Return on Energy
Return on energy, also called an energy yield, is a ratio: energy return on energy invested to get it (EROEI). Obtaining less energy than we use to get it is a yield less than 1, an economic dead end. However, dollar analysis can hide this if we burn cheap energy to get expensive energy. Market logic assumes that if we pay more, we can always get more – that nature is unlimited.
Wild animals spend much of their time and energy finding food. If they can’t find enough, they starve: their EROEI drops under 1.
Although EROEI is well-known, programs are usually touted using monetized market comparisons. However, EROEI is a sanity check on the life-cycle viability of alternative energy sources. For example, can a photovoltaic cell system produce more lifetime energy than was required to put the total system in place? Had they known the low EROEI, few investors would have jumped on early corn ethanol programs, and yields are still below 2.0.
We can’t get more energy from any source than nature put in it. We need to ask three key questions. 1) How much energy is in this “storehouse?” 2) How concentrated is the energy in it? 3) How much work must be done to get it (what will be the EROEI)?
Falling energy yields are a major driver of global Compression. The more one can identify the energy required to obtain energy, the more realistic is an EROEI. A graph suggests this trend.

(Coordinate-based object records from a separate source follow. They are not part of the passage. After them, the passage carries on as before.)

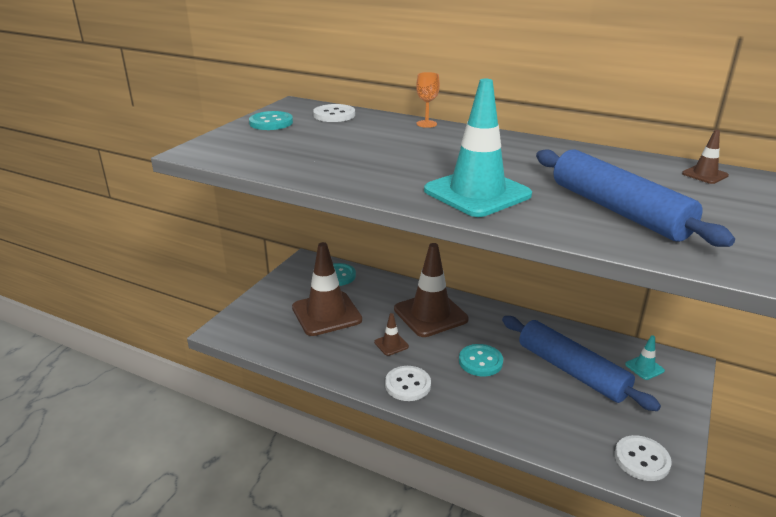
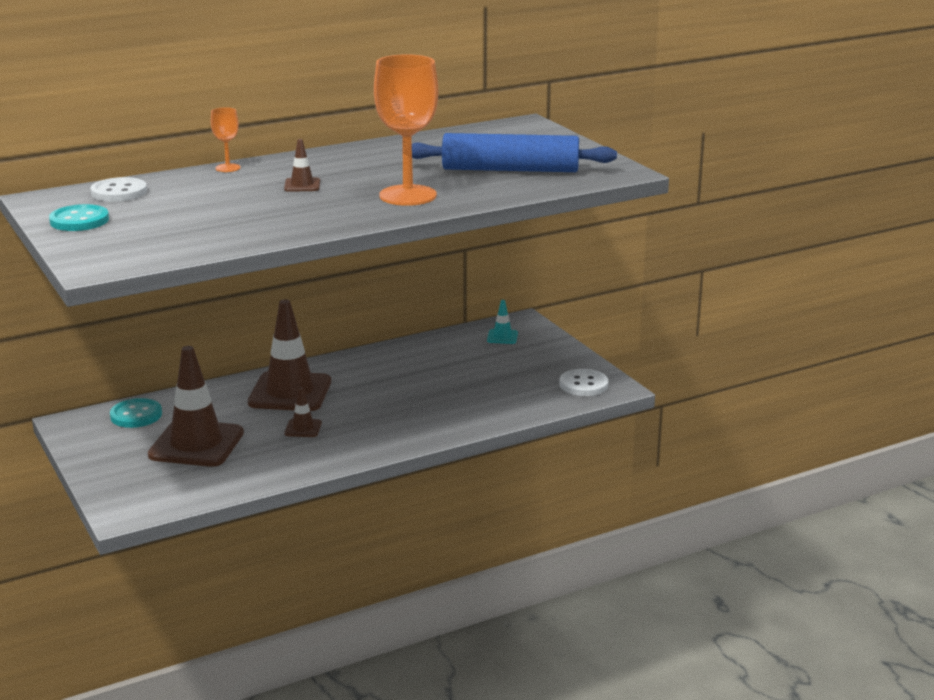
camera: 55 degrees left, 5 degrees down
white button [385,366,431,401] -> none
turquoise traffic cone [424,79,532,217] -> orange goblet [374,54,438,206]
turquoise button [459,344,503,376] -> none
blue rolling pin [502,316,661,411] -> none
brown traffic cone [682,130,729,184] -> brown traffic cone moved to [284,139,320,192]

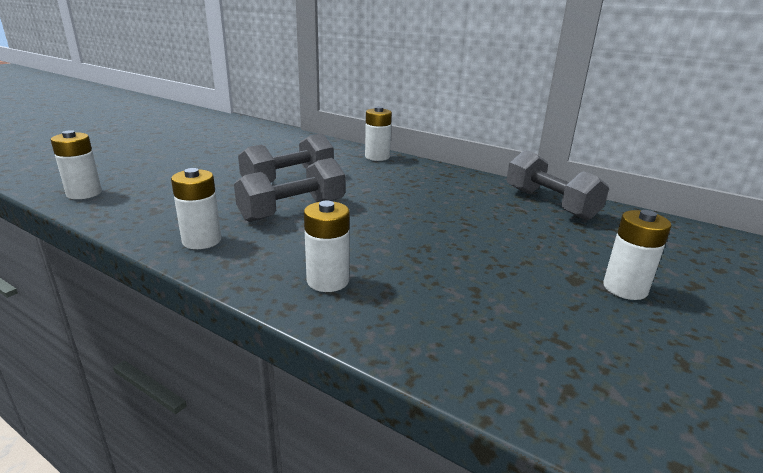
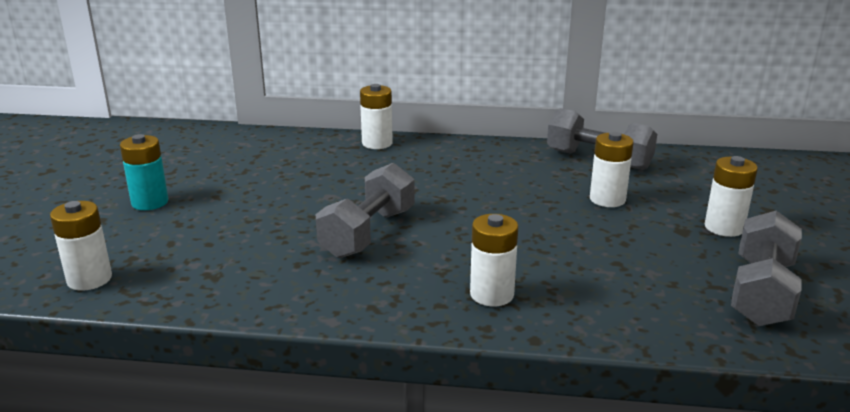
camera: 25 degrees left, 0 degrees up
white battery [171,168,221,249] -> white battery moved to [590,132,634,207]
grey dumbbell [238,133,334,183] -> grey dumbbell moved to [731,211,802,326]
none -> turquoise battery [120,134,168,210]

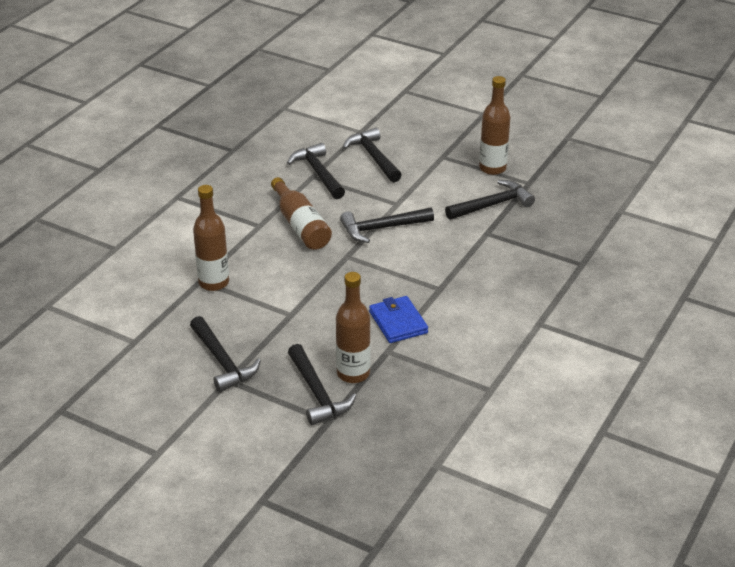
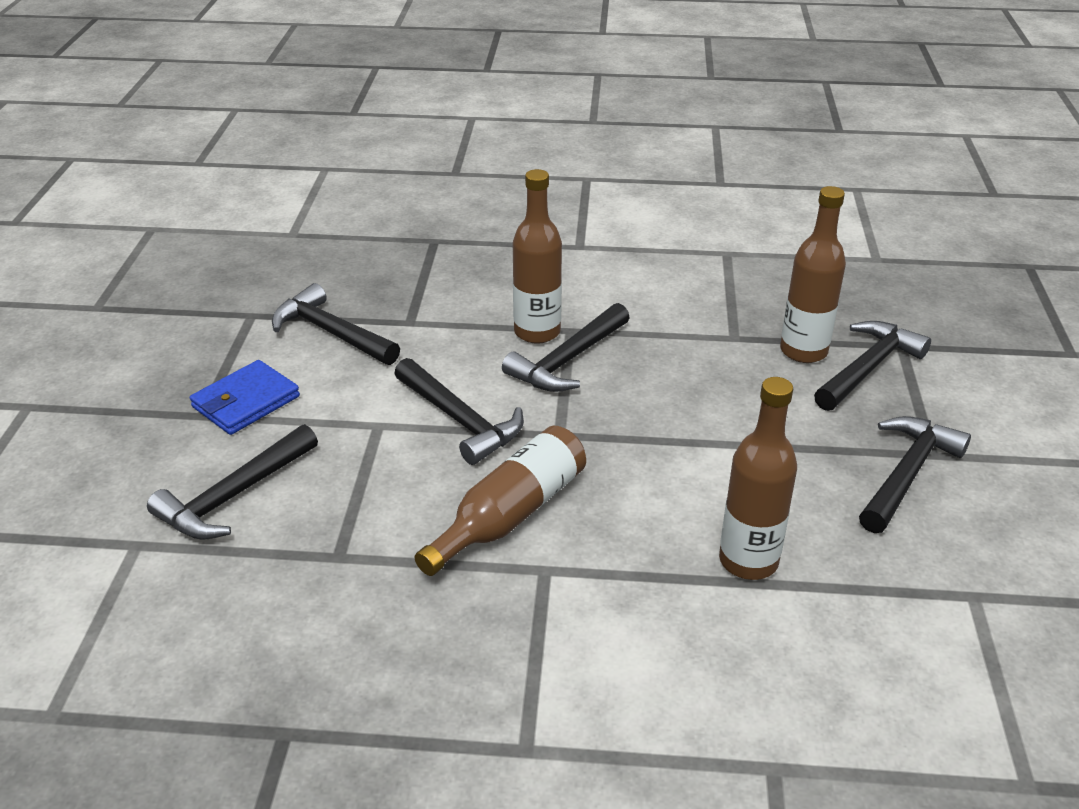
camera: 115 degrees left, 0 degrees up
black hammer [287,143,345,199] -> black hammer moved to [502,303,630,392]
blue wallet [369,296,428,343] -> blue wallet moved to [190,360,300,435]
brown bottle [479,76,510,175] -> brown bottle moved to [513,169,562,344]

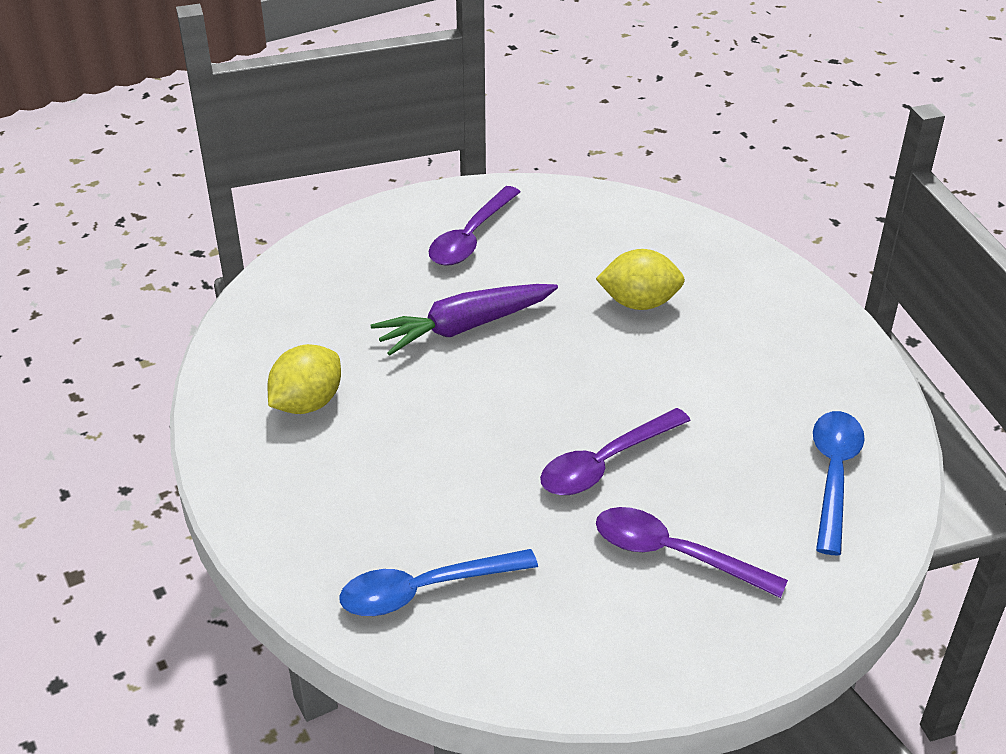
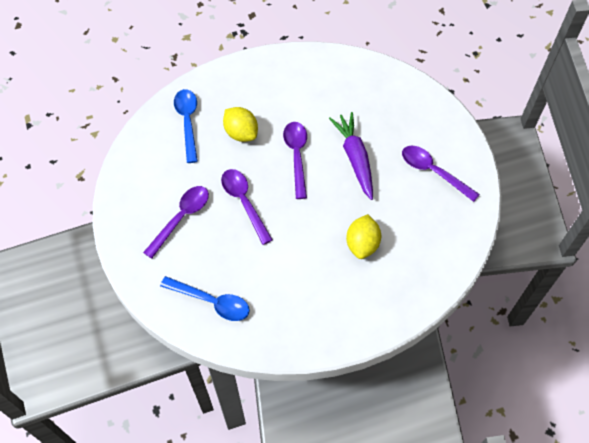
camera: 100 degrees right, 20 degrees up
yellow lemon [267,344,341,414] -> yellow lemon moved to [223,107,258,142]
none -> purple spoon [283,122,307,199]

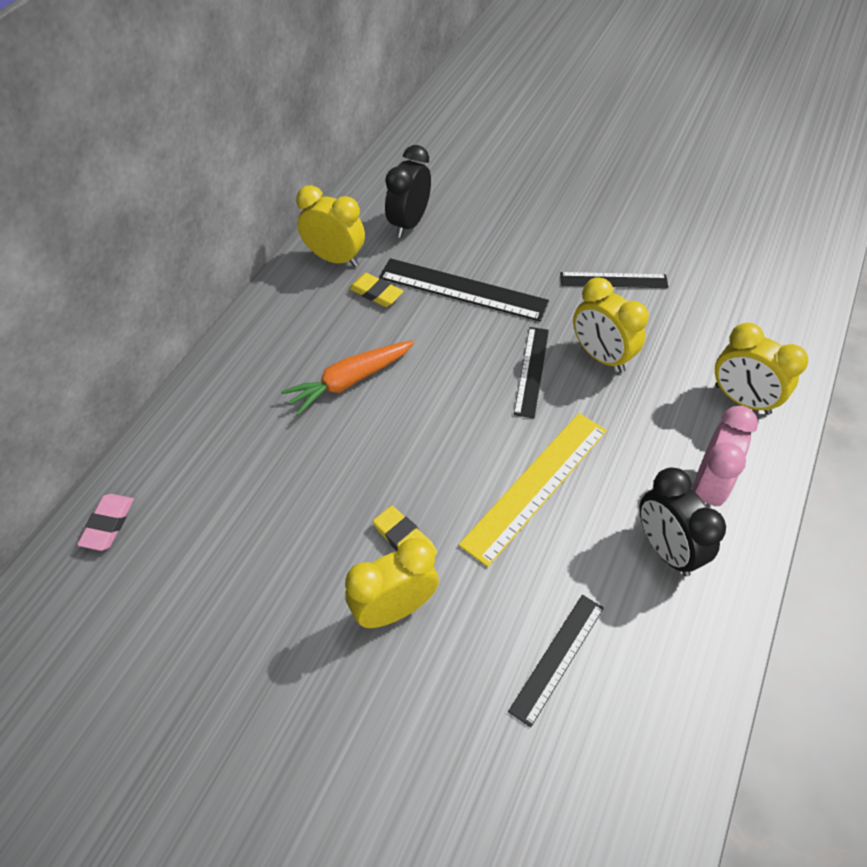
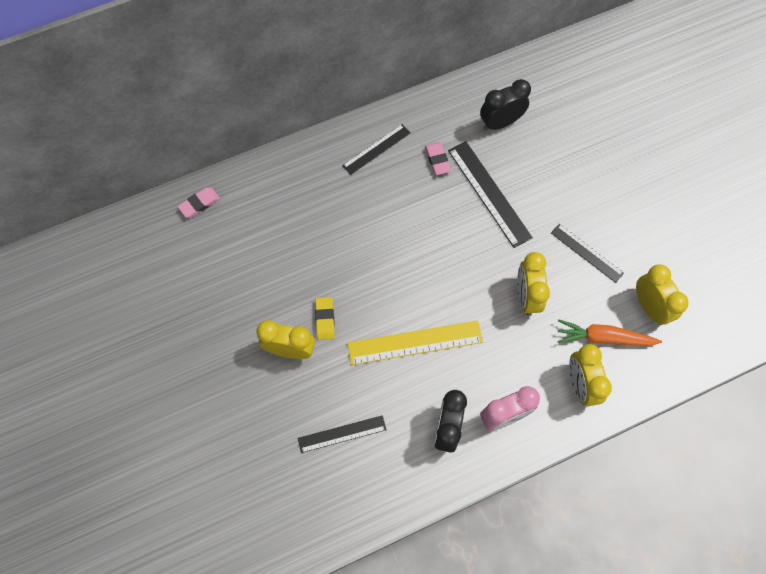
camera: 40 degrees right, 15 degrees up
orange carrot [281,341,414,416] -> orange carrot moved to [557,319,662,346]
yellow clock [296,185,365,267] -> yellow clock moved to [636,265,688,325]
yellow eraser [349,273,403,307] -> pink eraser [425,142,451,175]
black ruler [514,327,549,418] -> black ruler moved to [342,124,410,175]

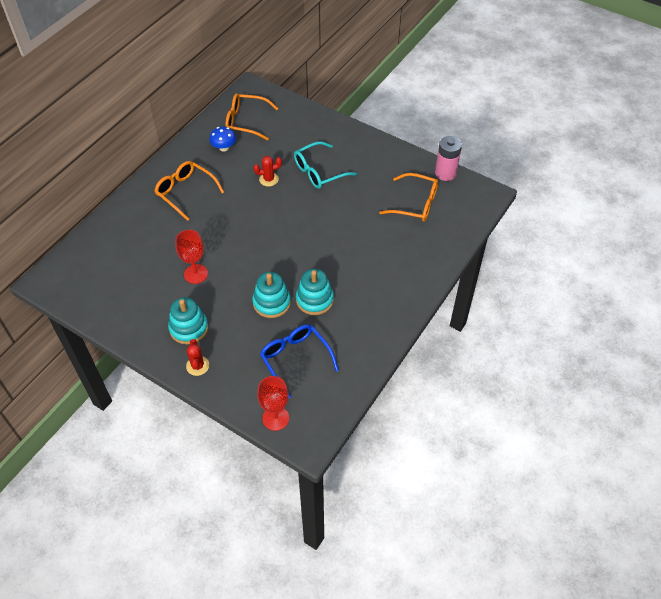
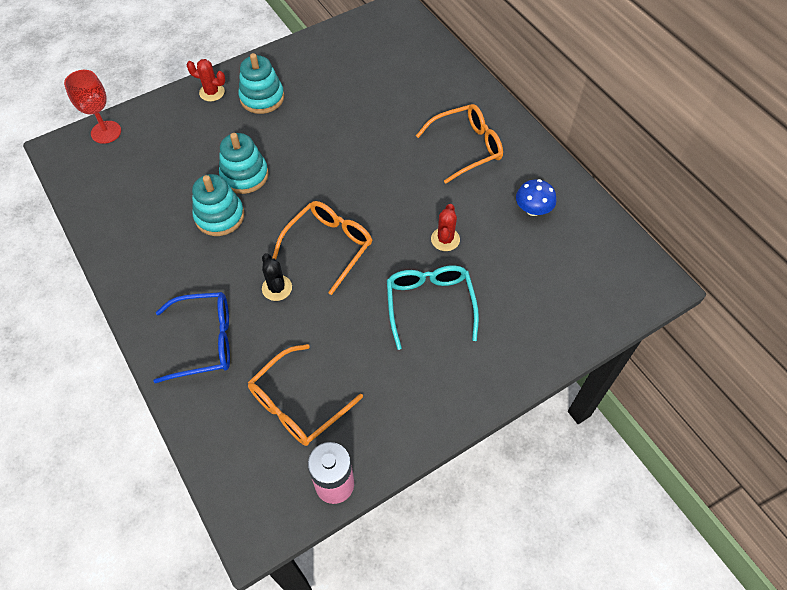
camera: 115 degrees right, 5 degrees up
red goblet [175,230,208,284] -> none
orange glasses [225,93,278,140] -> orange glasses moved to [272,201,372,295]
blue glasses [260,324,339,399] -> blue glasses moved to [153,292,230,383]
none -> black cactus [262,253,292,301]

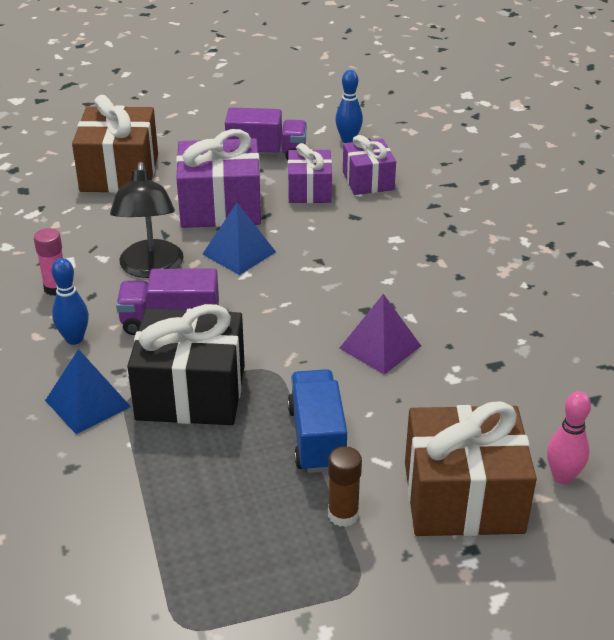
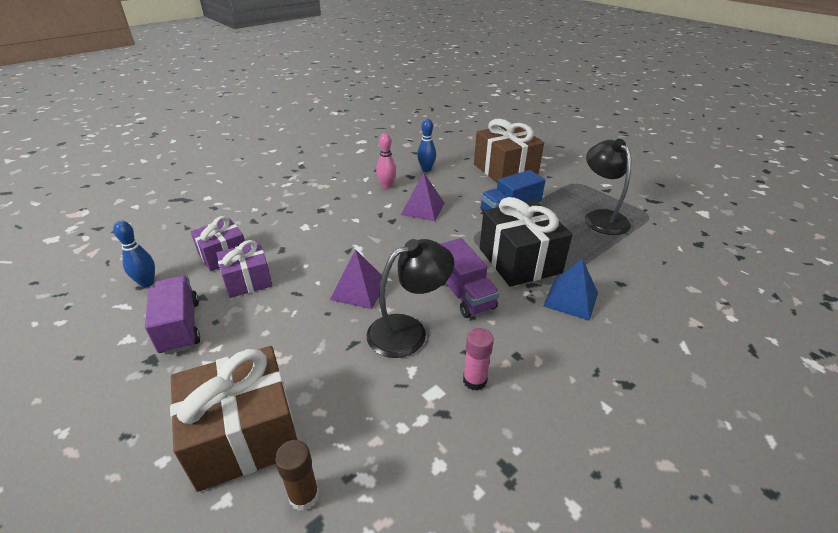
camera: 115 degrees left, 0 degrees up
blue bowling pin [52,258,89,345] -> blue bowling pin moved to [417,119,436,172]
purple gift [176,129,261,228] -> none
blue pyramid [202,203,276,275] -> purple pyramid [330,249,382,309]
brown glue stick [328,446,362,527] -> brown glue stick moved to [275,440,319,511]
pink bowling pin [547,391,591,484] -> pink bowling pin moved to [376,133,396,189]
none -> black lamp [585,139,631,235]

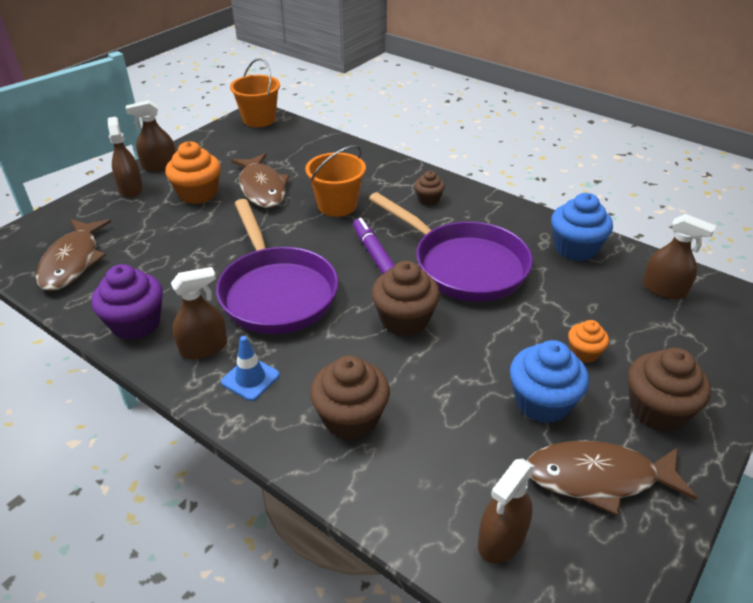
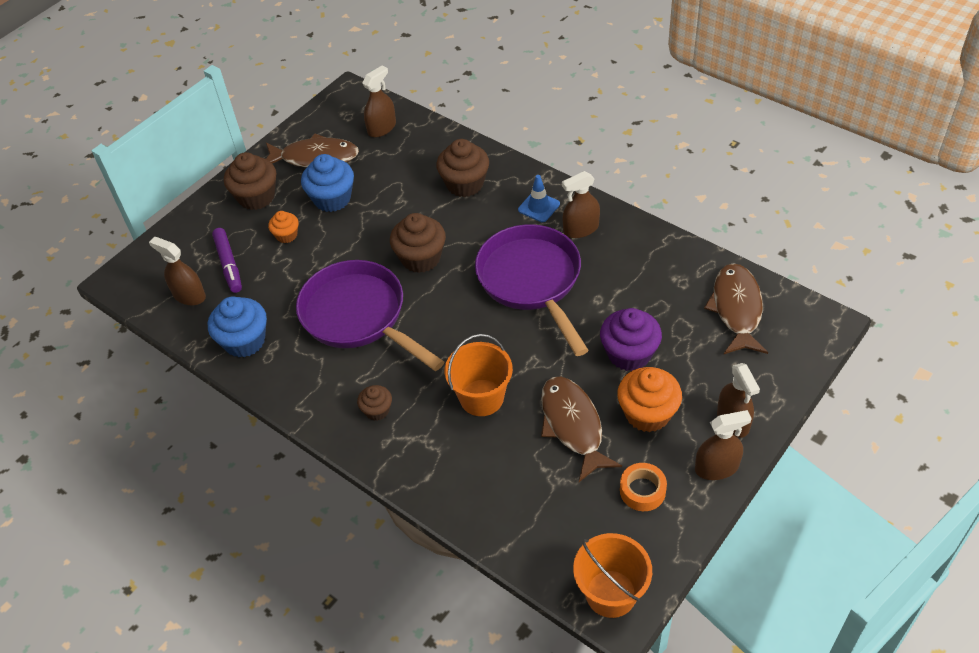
camera: 175 degrees left, 10 degrees up
purple cupcake [91,264,163,340] -> purple cupcake moved to [600,308,662,371]
purple marker [353,218,395,274] -> purple marker moved to [212,228,242,293]
none -> orange tape [620,463,667,511]

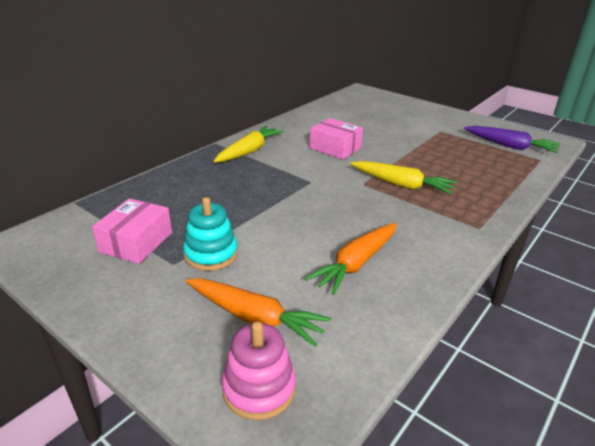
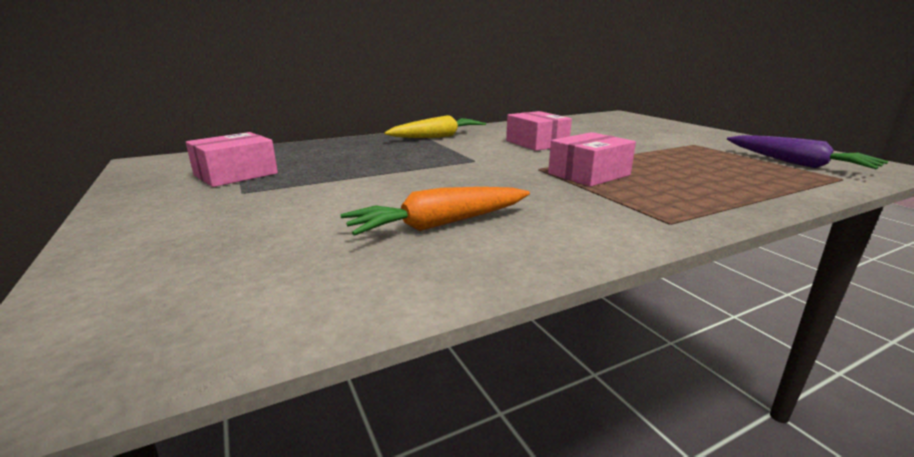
camera: 25 degrees right, 10 degrees down
turquoise stacking toy [183,197,238,271] -> none
orange carrot [186,279,331,346] -> none
pink stacking toy [221,322,296,420] -> none
yellow carrot [350,161,457,194] -> pink box [548,132,636,187]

Graph of the Effect of Global Decline of Return on Energy*
*The full article from which this graph was derived: http://onlinelibrary.wiley.com/doi/10.1111/j.1749-6632.2009.05282.x/pdf. Calculations of EROI do not factor in all the energy used as input. Were that done, most ratios would shift slightly to the left. That is, they would be a little lower. (And note that, contrary to impression, nuclear does not have a high EROI. Takes a lot of energy to build a nuke plant and obtain the fuel.)